Can you give the records again from their first line through the line containing "name author: (Thwaites) Müll. Arg.", substituting "site" for "locality" everywhere and leaving all else unchanged?

## SUPPLIED INFORMATION

┌──

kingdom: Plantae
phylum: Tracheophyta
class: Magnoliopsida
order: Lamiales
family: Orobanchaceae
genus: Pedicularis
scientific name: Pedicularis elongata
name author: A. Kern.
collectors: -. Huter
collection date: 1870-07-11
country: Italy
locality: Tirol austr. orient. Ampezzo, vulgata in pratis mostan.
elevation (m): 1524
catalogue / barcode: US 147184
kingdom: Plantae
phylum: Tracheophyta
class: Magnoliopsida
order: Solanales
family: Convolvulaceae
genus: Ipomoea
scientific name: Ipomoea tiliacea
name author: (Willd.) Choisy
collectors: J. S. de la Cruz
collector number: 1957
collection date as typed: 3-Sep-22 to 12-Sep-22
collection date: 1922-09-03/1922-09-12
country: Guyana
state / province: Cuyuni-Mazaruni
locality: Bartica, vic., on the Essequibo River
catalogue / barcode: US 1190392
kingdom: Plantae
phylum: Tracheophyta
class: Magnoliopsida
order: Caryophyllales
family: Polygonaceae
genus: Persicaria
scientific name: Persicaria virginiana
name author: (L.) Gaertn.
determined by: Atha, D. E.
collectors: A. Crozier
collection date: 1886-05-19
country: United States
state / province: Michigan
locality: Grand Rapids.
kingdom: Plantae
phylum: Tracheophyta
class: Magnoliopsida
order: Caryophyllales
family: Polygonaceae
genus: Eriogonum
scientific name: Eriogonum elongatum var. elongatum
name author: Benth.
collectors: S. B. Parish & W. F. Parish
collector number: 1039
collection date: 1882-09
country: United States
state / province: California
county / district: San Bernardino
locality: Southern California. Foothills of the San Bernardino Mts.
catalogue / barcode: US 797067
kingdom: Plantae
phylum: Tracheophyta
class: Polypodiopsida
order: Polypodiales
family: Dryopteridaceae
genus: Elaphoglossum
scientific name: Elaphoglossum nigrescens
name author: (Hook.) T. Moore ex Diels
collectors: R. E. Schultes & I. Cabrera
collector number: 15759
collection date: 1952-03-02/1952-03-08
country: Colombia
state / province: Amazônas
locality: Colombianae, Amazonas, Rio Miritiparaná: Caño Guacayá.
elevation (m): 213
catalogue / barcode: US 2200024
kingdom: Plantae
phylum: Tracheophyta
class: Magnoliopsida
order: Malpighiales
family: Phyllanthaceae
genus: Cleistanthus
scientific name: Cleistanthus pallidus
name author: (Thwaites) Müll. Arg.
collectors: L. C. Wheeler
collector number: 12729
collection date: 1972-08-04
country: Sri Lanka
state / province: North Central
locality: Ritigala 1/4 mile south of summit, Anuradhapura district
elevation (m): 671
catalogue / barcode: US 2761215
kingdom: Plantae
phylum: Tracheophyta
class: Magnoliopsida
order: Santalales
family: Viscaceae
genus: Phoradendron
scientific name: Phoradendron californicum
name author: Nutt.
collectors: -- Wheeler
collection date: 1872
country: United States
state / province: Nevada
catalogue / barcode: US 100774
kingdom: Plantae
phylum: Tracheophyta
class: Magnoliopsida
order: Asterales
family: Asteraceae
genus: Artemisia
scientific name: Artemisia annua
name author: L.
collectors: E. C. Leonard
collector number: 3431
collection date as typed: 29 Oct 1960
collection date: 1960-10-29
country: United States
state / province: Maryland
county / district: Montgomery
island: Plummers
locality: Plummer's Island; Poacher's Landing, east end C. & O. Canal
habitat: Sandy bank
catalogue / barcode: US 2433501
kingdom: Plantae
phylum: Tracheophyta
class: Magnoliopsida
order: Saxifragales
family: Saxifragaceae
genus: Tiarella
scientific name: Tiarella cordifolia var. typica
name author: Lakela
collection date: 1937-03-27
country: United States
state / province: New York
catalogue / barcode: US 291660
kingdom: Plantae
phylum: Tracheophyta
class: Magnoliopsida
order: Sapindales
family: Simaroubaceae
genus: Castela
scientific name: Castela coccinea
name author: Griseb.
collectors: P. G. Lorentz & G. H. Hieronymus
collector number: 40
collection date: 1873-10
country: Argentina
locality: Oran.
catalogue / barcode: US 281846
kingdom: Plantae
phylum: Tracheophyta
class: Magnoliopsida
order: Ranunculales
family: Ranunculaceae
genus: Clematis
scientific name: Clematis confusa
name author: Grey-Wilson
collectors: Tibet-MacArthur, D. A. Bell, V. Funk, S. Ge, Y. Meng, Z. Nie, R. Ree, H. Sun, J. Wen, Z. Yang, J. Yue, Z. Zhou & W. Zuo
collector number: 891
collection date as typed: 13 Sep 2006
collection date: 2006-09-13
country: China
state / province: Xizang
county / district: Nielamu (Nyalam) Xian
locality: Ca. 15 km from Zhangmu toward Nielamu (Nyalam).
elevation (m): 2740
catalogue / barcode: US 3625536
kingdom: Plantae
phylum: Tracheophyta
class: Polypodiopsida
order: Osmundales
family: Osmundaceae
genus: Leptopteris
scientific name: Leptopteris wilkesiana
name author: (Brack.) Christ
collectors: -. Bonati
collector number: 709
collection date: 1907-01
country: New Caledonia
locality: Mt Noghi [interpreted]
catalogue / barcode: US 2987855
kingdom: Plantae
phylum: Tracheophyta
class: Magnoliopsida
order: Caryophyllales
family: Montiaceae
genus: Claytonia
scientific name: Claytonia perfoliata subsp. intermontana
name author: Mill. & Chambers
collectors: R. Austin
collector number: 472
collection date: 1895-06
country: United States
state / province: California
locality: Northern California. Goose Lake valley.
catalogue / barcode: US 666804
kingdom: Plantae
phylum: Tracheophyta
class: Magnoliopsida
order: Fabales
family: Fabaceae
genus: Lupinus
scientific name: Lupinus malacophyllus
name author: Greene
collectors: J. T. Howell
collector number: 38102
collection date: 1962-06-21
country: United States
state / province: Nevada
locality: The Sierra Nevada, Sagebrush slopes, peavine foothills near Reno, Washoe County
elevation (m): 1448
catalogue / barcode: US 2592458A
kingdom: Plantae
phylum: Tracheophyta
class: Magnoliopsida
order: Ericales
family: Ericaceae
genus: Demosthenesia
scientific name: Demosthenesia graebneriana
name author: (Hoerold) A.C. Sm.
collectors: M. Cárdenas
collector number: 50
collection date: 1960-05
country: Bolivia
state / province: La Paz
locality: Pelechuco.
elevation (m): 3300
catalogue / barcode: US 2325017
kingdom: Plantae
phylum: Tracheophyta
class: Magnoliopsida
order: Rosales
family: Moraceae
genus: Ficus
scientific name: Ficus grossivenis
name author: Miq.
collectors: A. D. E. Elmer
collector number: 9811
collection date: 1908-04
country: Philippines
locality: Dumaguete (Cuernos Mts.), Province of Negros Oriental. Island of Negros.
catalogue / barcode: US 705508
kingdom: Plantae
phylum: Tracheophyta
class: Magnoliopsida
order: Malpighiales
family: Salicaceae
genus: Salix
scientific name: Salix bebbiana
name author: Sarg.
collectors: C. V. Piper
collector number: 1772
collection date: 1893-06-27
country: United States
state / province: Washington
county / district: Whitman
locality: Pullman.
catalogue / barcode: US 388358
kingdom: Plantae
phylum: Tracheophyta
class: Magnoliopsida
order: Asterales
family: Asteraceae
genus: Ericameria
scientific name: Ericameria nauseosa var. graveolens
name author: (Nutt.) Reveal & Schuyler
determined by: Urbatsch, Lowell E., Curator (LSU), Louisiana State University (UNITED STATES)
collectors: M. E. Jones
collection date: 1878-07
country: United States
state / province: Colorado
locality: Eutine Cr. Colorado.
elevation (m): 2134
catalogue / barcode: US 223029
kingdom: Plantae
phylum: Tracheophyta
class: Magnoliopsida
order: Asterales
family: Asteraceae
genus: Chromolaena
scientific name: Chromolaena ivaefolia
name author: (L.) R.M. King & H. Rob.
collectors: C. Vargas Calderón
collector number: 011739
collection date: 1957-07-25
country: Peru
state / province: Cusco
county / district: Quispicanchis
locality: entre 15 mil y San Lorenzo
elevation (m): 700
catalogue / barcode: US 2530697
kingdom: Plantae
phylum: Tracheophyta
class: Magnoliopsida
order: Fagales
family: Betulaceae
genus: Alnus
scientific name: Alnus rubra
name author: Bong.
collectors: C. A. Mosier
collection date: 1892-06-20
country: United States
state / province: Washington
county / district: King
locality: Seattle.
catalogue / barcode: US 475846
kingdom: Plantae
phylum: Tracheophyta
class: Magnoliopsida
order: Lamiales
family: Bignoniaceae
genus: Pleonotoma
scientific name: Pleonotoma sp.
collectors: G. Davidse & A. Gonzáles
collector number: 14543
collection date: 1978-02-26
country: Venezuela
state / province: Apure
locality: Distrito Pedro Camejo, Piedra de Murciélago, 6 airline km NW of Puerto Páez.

└──

## SOLUTION TO THE EXERCISE
kingdom: Plantae
phylum: Tracheophyta
class: Magnoliopsida
order: Lamiales
family: Orobanchaceae
genus: Pedicularis
scientific name: Pedicularis elongata
name author: A. Kern.
collectors: -. Huter
collection date: 1870-07-11
country: Italy
site: Tirol austr. orient. Ampezzo, vulgata in pratis mostan.
elevation (m): 1524
catalogue / barcode: US 147184
kingdom: Plantae
phylum: Tracheophyta
class: Magnoliopsida
order: Solanales
family: Convolvulaceae
genus: Ipomoea
scientific name: Ipomoea tiliacea
name author: (Willd.) Choisy
collectors: J. S. de la Cruz
collector number: 1957
collection date as typed: 3-Sep-22 to 12-Sep-22
collection date: 1922-09-03/1922-09-12
country: Guyana
state / province: Cuyuni-Mazaruni
site: Bartica, vic., on the Essequibo River
catalogue / barcode: US 1190392
kingdom: Plantae
phylum: Tracheophyta
class: Magnoliopsida
order: Caryophyllales
family: Polygonaceae
genus: Persicaria
scientific name: Persicaria virginiana
name author: (L.) Gaertn.
determined by: Atha, D. E.
collectors: A. Crozier
collection date: 1886-05-19
country: United States
state / province: Michigan
site: Grand Rapids.
kingdom: Plantae
phylum: Tracheophyta
class: Magnoliopsida
order: Caryophyllales
family: Polygonaceae
genus: Eriogonum
scientific name: Eriogonum elongatum var. elongatum
name author: Benth.
collectors: S. B. Parish & W. F. Parish
collector number: 1039
collection date: 1882-09
country: United States
state / province: California
county / district: San Bernardino
site: Southern California. Foothills of the San Bernardino Mts.
catalogue / barcode: US 797067
kingdom: Plantae
phylum: Tracheophyta
class: Polypodiopsida
order: Polypodiales
family: Dryopteridaceae
genus: Elaphoglossum
scientific name: Elaphoglossum nigrescens
name author: (Hook.) T. Moore ex Diels
collectors: R. E. Schultes & I. Cabrera
collector number: 15759
collection date: 1952-03-02/1952-03-08
country: Colombia
state / province: Amazônas
site: Colombianae, Amazonas, Rio Miritiparaná: Caño Guacayá.
elevation (m): 213
catalogue / barcode: US 2200024
kingdom: Plantae
phylum: Tracheophyta
class: Magnoliopsida
order: Malpighiales
family: Phyllanthaceae
genus: Cleistanthus
scientific name: Cleistanthus pallidus
name author: (Thwaites) Müll. Arg.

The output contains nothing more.